Me vino a la memoria aquella escena del Augusto, balanceando la capa en las exequias de su compadre Franco, sonriendo beatíficamente al nuevo jefe de estado, Juan Carlos de Borbón (y viceversa), a pocos metros de las Cortes, con una calle repleta de franquistas, cuyos hijos ocupan hoy muchos de los escaños del PPSOE, sin que ese hemiciclo haya vivido todavía un momento que demandan millones de demócratas: el de la condena del régimen anterior y la reparación del inmenso daño causado, la anulación de las sentencias, la restauración del honor de todas las víctimas de aquel infame terrorismo de estado, la compensación económica para todas ellas (aunque otras detenten tal prebenda) y la búsqueda de los restos de sus seres enterrados en fosas comunes. Cientos de miles, como los niños robados a sus padres y madres, a quienes hoy se comienza a encontrar tras las denuncias por la impunidad que ha cubierto ese robo inhumano. Hubiera sido otra película, otros personajes, otro argumento mucho más necesario para esa España a la que alude la directora.

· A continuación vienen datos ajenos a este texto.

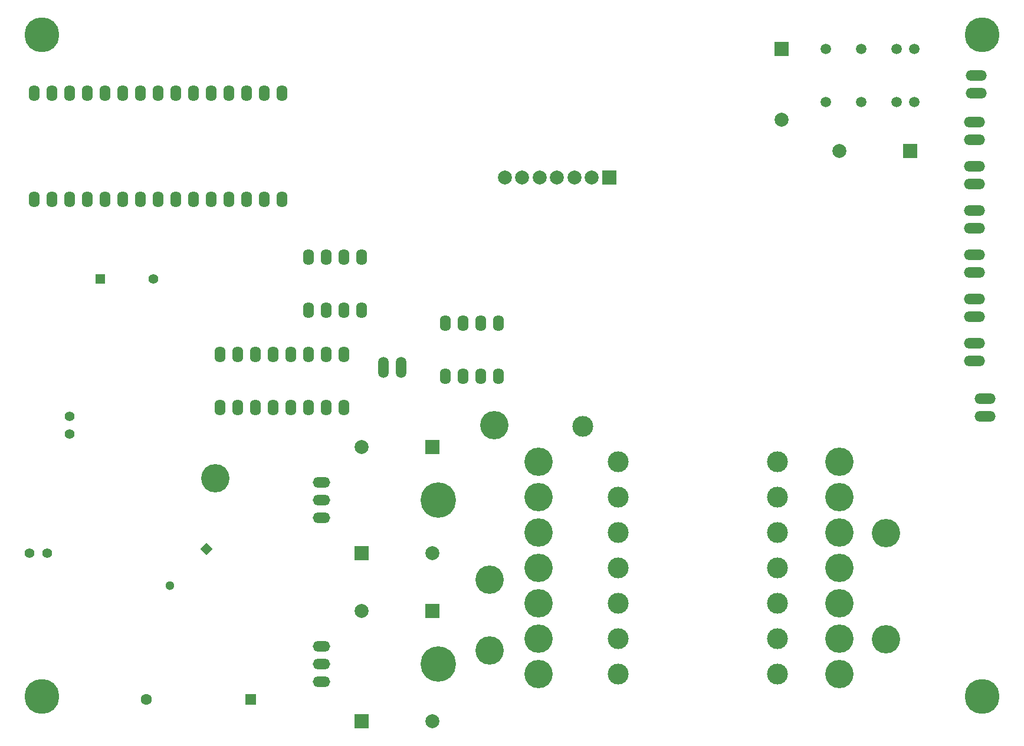
<source format=gbs>
G04 #@! TF.FileFunction,Soldermask,Bot*
%FSLAX46Y46*%
G04 Gerber Fmt 4.6, Leading zero omitted, Abs format (unit mm)*
G04 Created by KiCad (PCBNEW (after 2015-mar-04 BZR unknown)-product) date 9/22/2015 11:28:52 PM*
%MOMM*%
G01*
G04 APERTURE LIST*
%ADD10C,0.100000*%
%ADD11C,1.500000*%
%ADD12R,1.422400X1.422400*%
%ADD13C,1.422400*%
%ADD14C,1.300000*%
%ADD15R,1.600000X1.600000*%
%ADD16C,1.600000*%
%ADD17C,1.998980*%
%ADD18R,1.998980X1.998980*%
%ADD19C,4.064000*%
%ADD20C,2.999740*%
%ADD21R,2.000000X2.000000*%
%ADD22C,2.000000*%
%ADD23O,1.600000X2.300000*%
%ADD24O,3.014980X1.506220*%
%ADD25O,1.506220X3.014980*%
%ADD26C,5.000000*%
%ADD27C,1.397000*%
%ADD28O,2.499360X1.501140*%
%ADD29C,5.080000*%
G04 APERTURE END LIST*
D10*
D11*
X162560000Y-49530000D03*
X162560000Y-57150000D03*
X167640000Y-57150000D03*
X172720000Y-57150000D03*
X175260000Y-57150000D03*
X167640000Y-49530000D03*
X172720000Y-49530000D03*
X175260000Y-49530000D03*
D12*
X58420000Y-82550000D03*
D13*
X66040000Y-82550000D03*
D10*
G36*
X73660000Y-120365761D02*
X74579239Y-121285000D01*
X73660000Y-122204239D01*
X72740761Y-121285000D01*
X73660000Y-120365761D01*
X73660000Y-120365761D01*
G37*
D14*
X68356699Y-126588301D03*
D15*
X80010000Y-142875000D03*
D16*
X65010000Y-142875000D03*
D17*
X95885000Y-130177540D03*
D18*
X106045000Y-130177540D03*
D17*
X95885000Y-106682540D03*
D18*
X106045000Y-106682540D03*
D17*
X106045000Y-146047460D03*
D18*
X95885000Y-146047460D03*
D17*
X106045000Y-121917460D03*
D18*
X95885000Y-121917460D03*
D19*
X114300000Y-135890000D03*
X74930000Y-111125000D03*
X114300000Y-125730000D03*
X121282000Y-139308000D03*
X114935000Y-103505000D03*
X121282000Y-129148000D03*
X121282000Y-134228000D03*
X121282000Y-124068000D03*
X121282000Y-118988000D03*
X121282000Y-113908000D03*
X121282000Y-108828000D03*
X164462000Y-139308000D03*
X164462000Y-134228000D03*
X164462000Y-129148000D03*
X164462000Y-124068000D03*
X164462000Y-118988000D03*
X164462000Y-113908000D03*
X164462000Y-108828000D03*
X171132000Y-134302000D03*
X171132000Y-119062000D03*
D20*
X132712000Y-139308000D03*
X132712000Y-134228000D03*
X132712000Y-129148000D03*
X132712000Y-124068000D03*
X132712000Y-118988000D03*
X132712000Y-113908000D03*
X132712000Y-108828000D03*
X155572000Y-108828000D03*
X155572000Y-113908000D03*
X155572000Y-118988000D03*
X155572000Y-124068000D03*
X155572000Y-129148000D03*
X155572000Y-134228000D03*
X155572000Y-139308000D03*
X127632000Y-103748000D03*
D21*
X131445000Y-67945000D03*
D22*
X128952000Y-67945000D03*
X126452000Y-67945000D03*
X123952000Y-67945000D03*
X121452000Y-67945000D03*
X118952000Y-67945000D03*
X116452000Y-67945000D03*
D23*
X107950000Y-96520000D03*
X110490000Y-96520000D03*
X113030000Y-96520000D03*
X115570000Y-96520000D03*
X115570000Y-88900000D03*
X113030000Y-88900000D03*
X110490000Y-88900000D03*
X107950000Y-88900000D03*
X95885000Y-79375000D03*
X93345000Y-79375000D03*
X90805000Y-79375000D03*
X88265000Y-79375000D03*
X88265000Y-86995000D03*
X90805000Y-86995000D03*
X93345000Y-86995000D03*
X95885000Y-86995000D03*
X93345000Y-93345000D03*
X90805000Y-93345000D03*
X88265000Y-93345000D03*
X85725000Y-93345000D03*
X83185000Y-93345000D03*
X80645000Y-93345000D03*
X78105000Y-93345000D03*
X75565000Y-93345000D03*
X75565000Y-100965000D03*
X78105000Y-100965000D03*
X80645000Y-100965000D03*
X83185000Y-100965000D03*
X85725000Y-100965000D03*
X88265000Y-100965000D03*
X90805000Y-100965000D03*
X93345000Y-100965000D03*
X48895000Y-71120000D03*
X51435000Y-71120000D03*
X53975000Y-71120000D03*
X56515000Y-71120000D03*
X59055000Y-71120000D03*
X61595000Y-71120000D03*
X64135000Y-71120000D03*
X66675000Y-71120000D03*
X69215000Y-71120000D03*
X71755000Y-71120000D03*
X74295000Y-71120000D03*
X76835000Y-71120000D03*
X79375000Y-71120000D03*
X81915000Y-71120000D03*
X84455000Y-71120000D03*
X84455000Y-55880000D03*
X81915000Y-55880000D03*
X79375000Y-55880000D03*
X76835000Y-55880000D03*
X74295000Y-55880000D03*
X71755000Y-55880000D03*
X69215000Y-55880000D03*
X66675000Y-55880000D03*
X64135000Y-55880000D03*
X61595000Y-55880000D03*
X59055000Y-55880000D03*
X56515000Y-55880000D03*
X53975000Y-55880000D03*
X51435000Y-55880000D03*
X48895000Y-55880000D03*
D24*
X185420000Y-102235000D03*
X185420000Y-99695000D03*
X183832000Y-91757500D03*
X183832000Y-94297500D03*
X183832000Y-85407500D03*
X183832000Y-87947500D03*
X183832000Y-79057500D03*
X183832000Y-81597500D03*
X183832000Y-72707500D03*
X183832000Y-75247500D03*
X183832000Y-60007500D03*
X183832000Y-62547500D03*
X183832000Y-66357500D03*
X183832000Y-68897500D03*
D25*
X101600000Y-95250000D03*
X99060000Y-95250000D03*
D26*
X50000000Y-142500000D03*
X50000000Y-47500000D03*
X185000000Y-142500000D03*
X185000000Y-47500000D03*
D17*
X156212540Y-59690000D03*
D18*
X156212540Y-49530000D03*
D17*
X164465000Y-64137540D03*
D18*
X174625000Y-64137540D03*
D24*
X184150000Y-55880000D03*
X184150000Y-53340000D03*
D27*
X53975000Y-102235000D03*
X53975000Y-104775000D03*
X48260000Y-121920000D03*
X50800000Y-121920000D03*
D28*
X90170000Y-137795000D03*
X90170000Y-135255000D03*
X90170000Y-140335000D03*
D29*
X106920000Y-137795000D03*
D28*
X90170000Y-114300000D03*
X90170000Y-111760000D03*
X90170000Y-116840000D03*
D29*
X106920000Y-114300000D03*
M02*

</source>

Ningún reality show sobre este personaje llamado Garzón estremecerá a los espectadores informados, quienes por encima de una supuesta buena voluntad por parte del entrevistado, podrían hurgar en el oportunismo típico de quien sabe el final del viaje. La inutilidad profesional. Coixet no ha logrado nada digno, excepto colocar a su protomártir en la escena de la Berlinale. Una presunta víctima, más Manolito que latin lover, luciendo birrete y toga, prendas que jamás adornaron a Rodolfo Valentino o que de momento, aún no ha vestido Antonio Banderas.

Coixet ha considerado que don Baltasar es una víctima del régimen de Zapatero. Hay personas que pensamos todo lo contrario acerca de este rey mago sin regalos, pero aspirante al Oro del Banco de Santander, al Incienso de los ingenuos bienintencionados, que le apoyaron en su conato de hallar justicia para con los desaparecidos de la rebelión fascista de 1936, y a la espesa, resbalosa y aromática Mirra con que la realizadora catalana ha untado al personaje.

Lo siento, señora Coixet. Le deseo muchos éxitos en su carrera, pero en lo personal lamento decirle que su intento de glorificar al mentado, podría caer en un talego sin fondo.

Tal vez en los próximos años, cuando millones de parados españoles tengan que optar por un trabajo en Alemania, para dar de comer a los suyos, pueda usted presentar un documental sobre un tema de mayor utilidad para esa España que, según sus palabras, tanto necesita de personajes como el elegido.